### What to produce
What you print should match the entries exactly, only without the pictures.

Intrinsic camera parameters
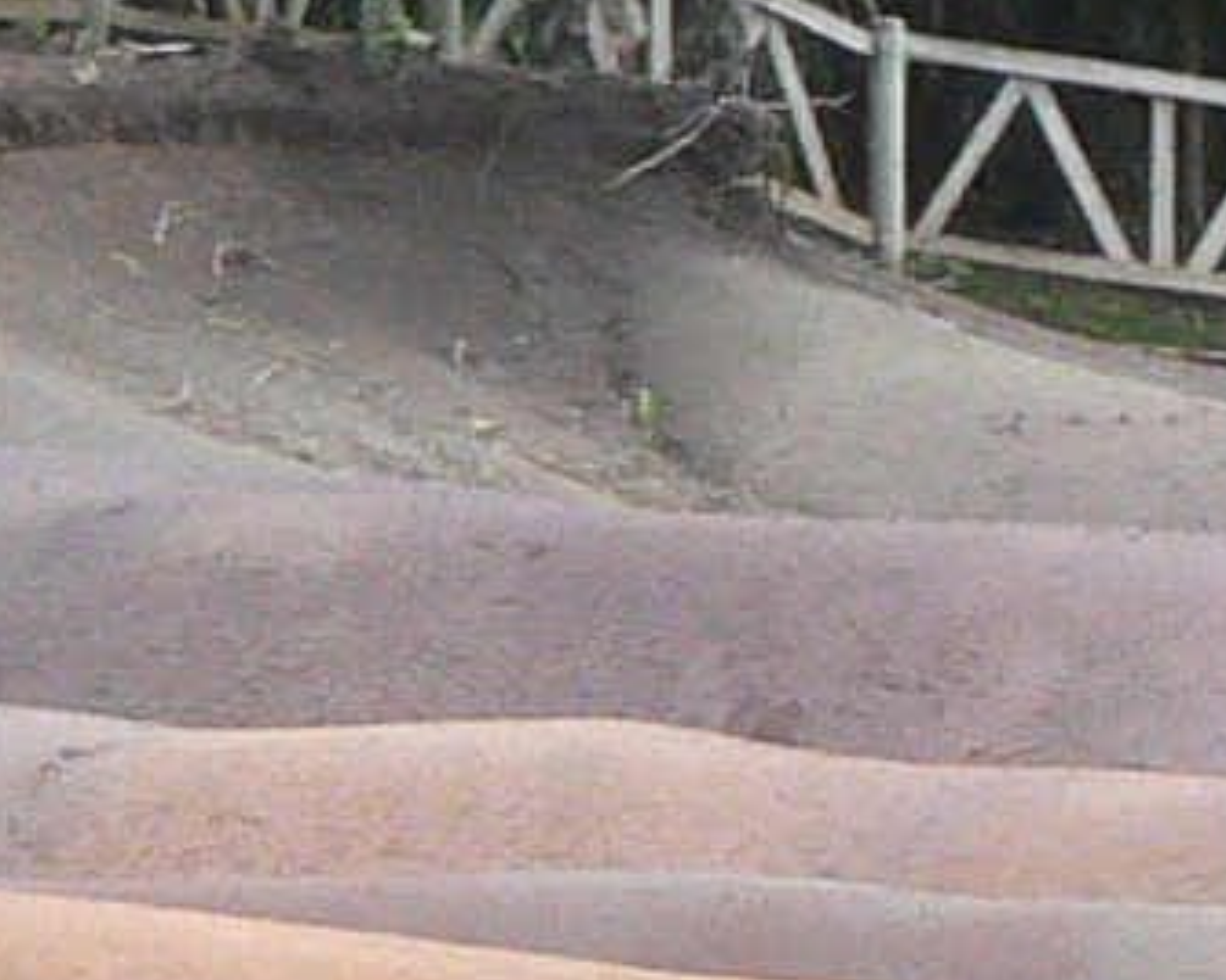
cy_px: 1839
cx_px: 3081
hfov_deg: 2.7
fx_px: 25690
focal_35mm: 708
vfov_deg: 2.2
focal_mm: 15.8
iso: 200
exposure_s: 1/400
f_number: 4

### Answer to this exercise
cy_px: 1839
cx_px: 3081
hfov_deg: 2.7
fx_px: 25690
focal_35mm: 708
vfov_deg: 2.2
focal_mm: 15.8
iso: 200
exposure_s: 1/400
f_number: 4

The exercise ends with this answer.